A Hybrid Feature Model and Deep-Learning-Based Bearing Fault Diagnosis
Bearing fault diagnosis is imperative for the maintenance, reliability, and durability of rotary machines. It can reduce economical losses by eliminating unexpected downtime in industry due to failure of rotary machines. Though widely investigated in the past couple of decades, continued advancement is still desirable to improve upon existing fault diagnosis techniques. Vibration acceleration signals collected from machine bearings exhibit nonstationary behavior due to variable working conditions and multiple fault severities. In the current work, a two-layered bearing fault diagnosis scheme is proposed for the identification of fault pattern and crack size for a given fault type. A hybrid feature pool is used in combination with sparse stacked autoencoder (SAE)-based deep neural networks (DNNs) to perform effective diagnosis of bearing faults of multiple severities.

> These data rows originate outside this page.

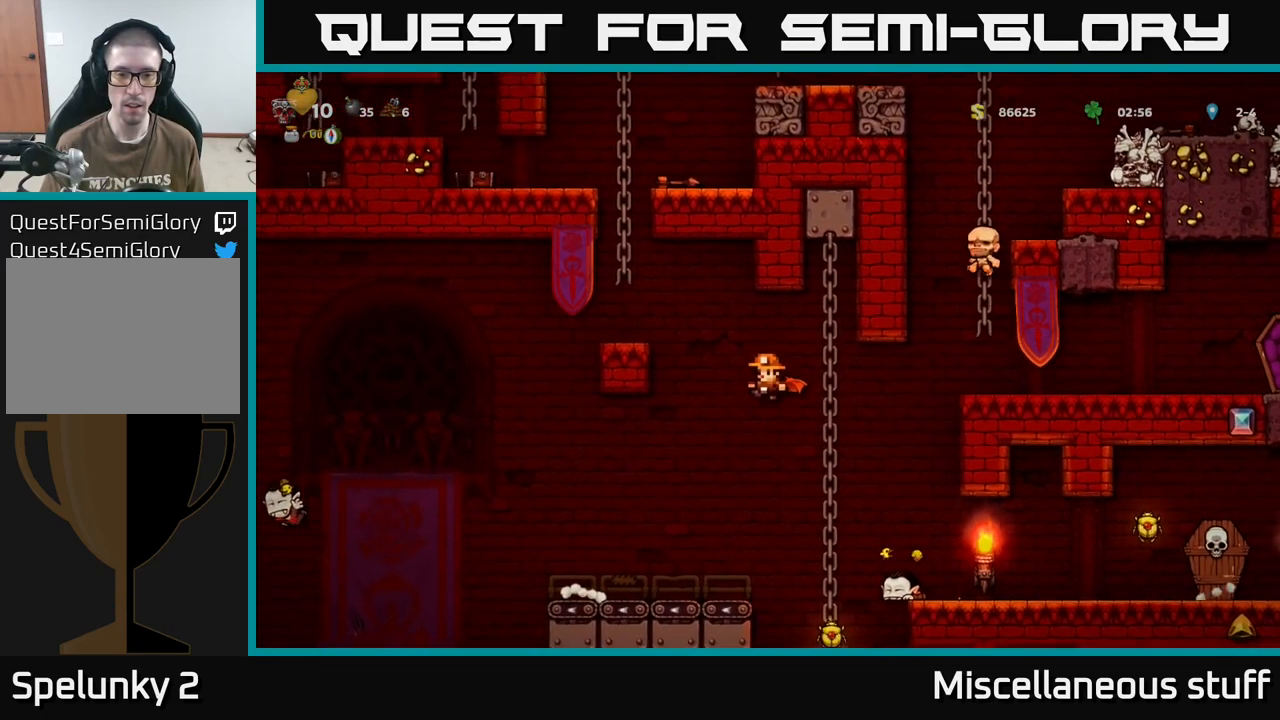
{"buttons": ["DPAD_RIGHT"], "events": [[100, "DPAD_LEFT", "up"], [284, "DPAD_RIGHT", "down"], [367, "A", "down"], [500, "A", "up"]]}
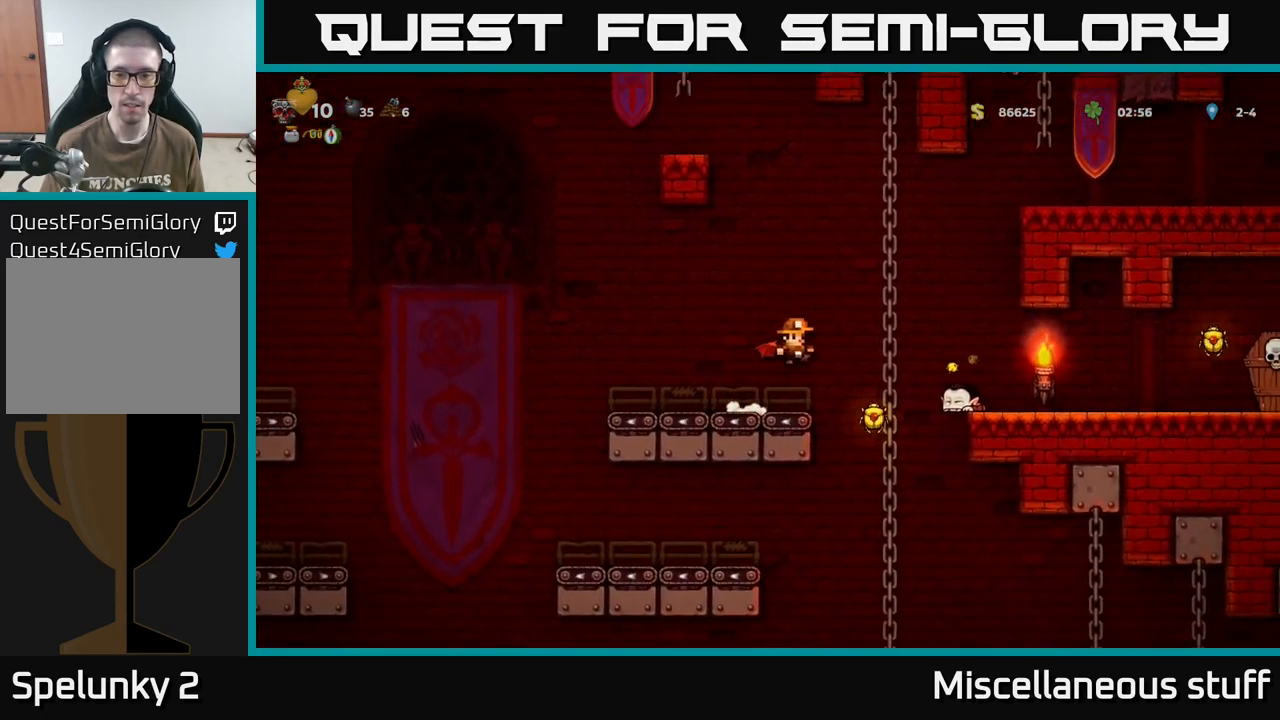
{"buttons": ["DPAD_UP"], "events": [[100, "DPAD_RIGHT", "up"], [484, "DPAD_UP", "down"]]}
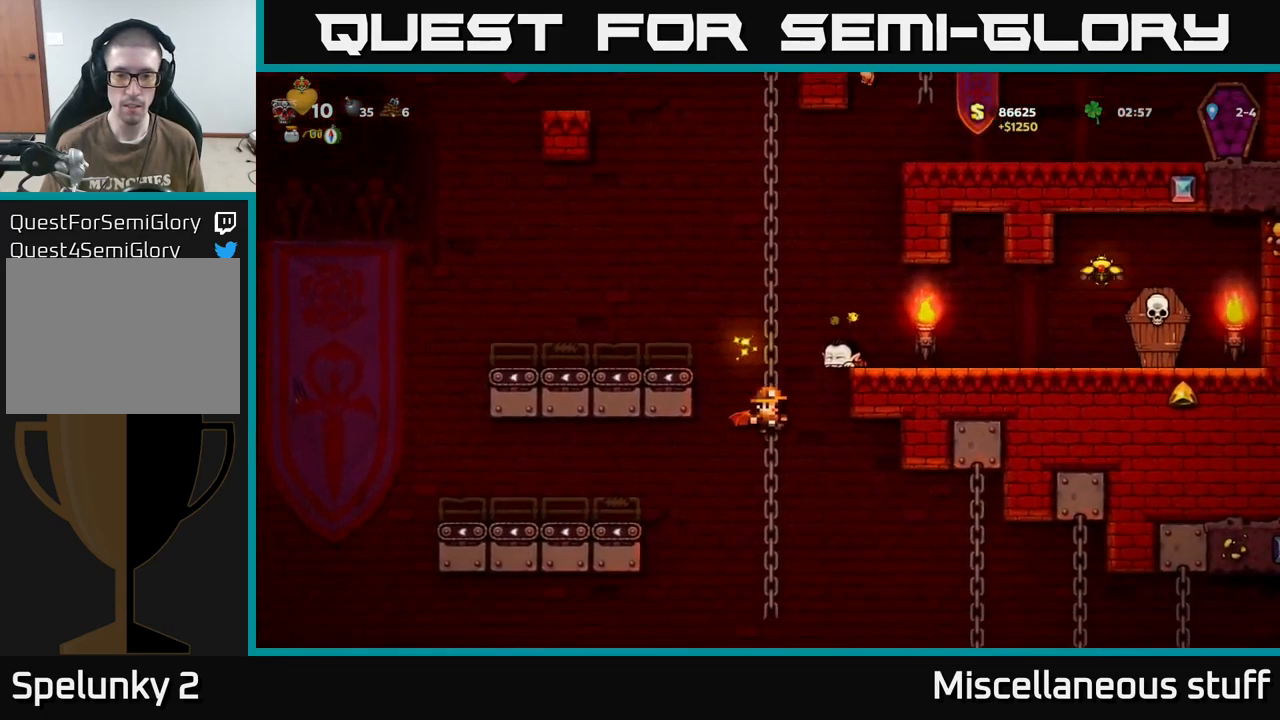
{"buttons": ["DPAD_UP"], "events": []}
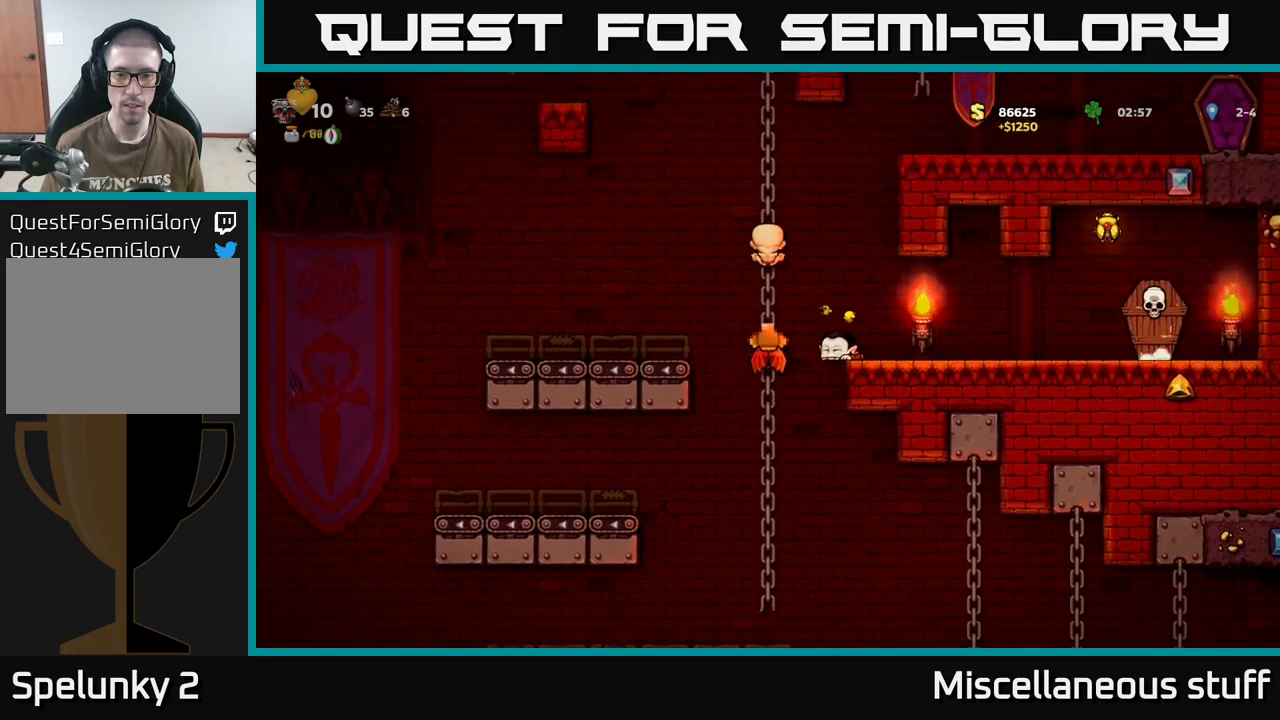
{"buttons": ["DPAD_RIGHT"], "events": [[317, "DPAD_RIGHT", "down"], [317, "DPAD_UP", "up"], [350, "A", "down"], [467, "A", "up"]]}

The hybrid feature pool can extract more discriminating information from the raw vibration signals, to overcome the nonstationary behavior of the signals caused by multiple crack sizes. More discriminating information helps the subsequent classifier to effectively classify data into the respective classes. The results indicate that the proposed scheme provides satisfactory performance in diagnosing bearing defects of multiple severities. Moreover, the results also demonstrate that the proposed model outperforms other state-of-the-art algorithms, i.e., support vector machines (SVMs) and backpropagation neural networks (BPNNs).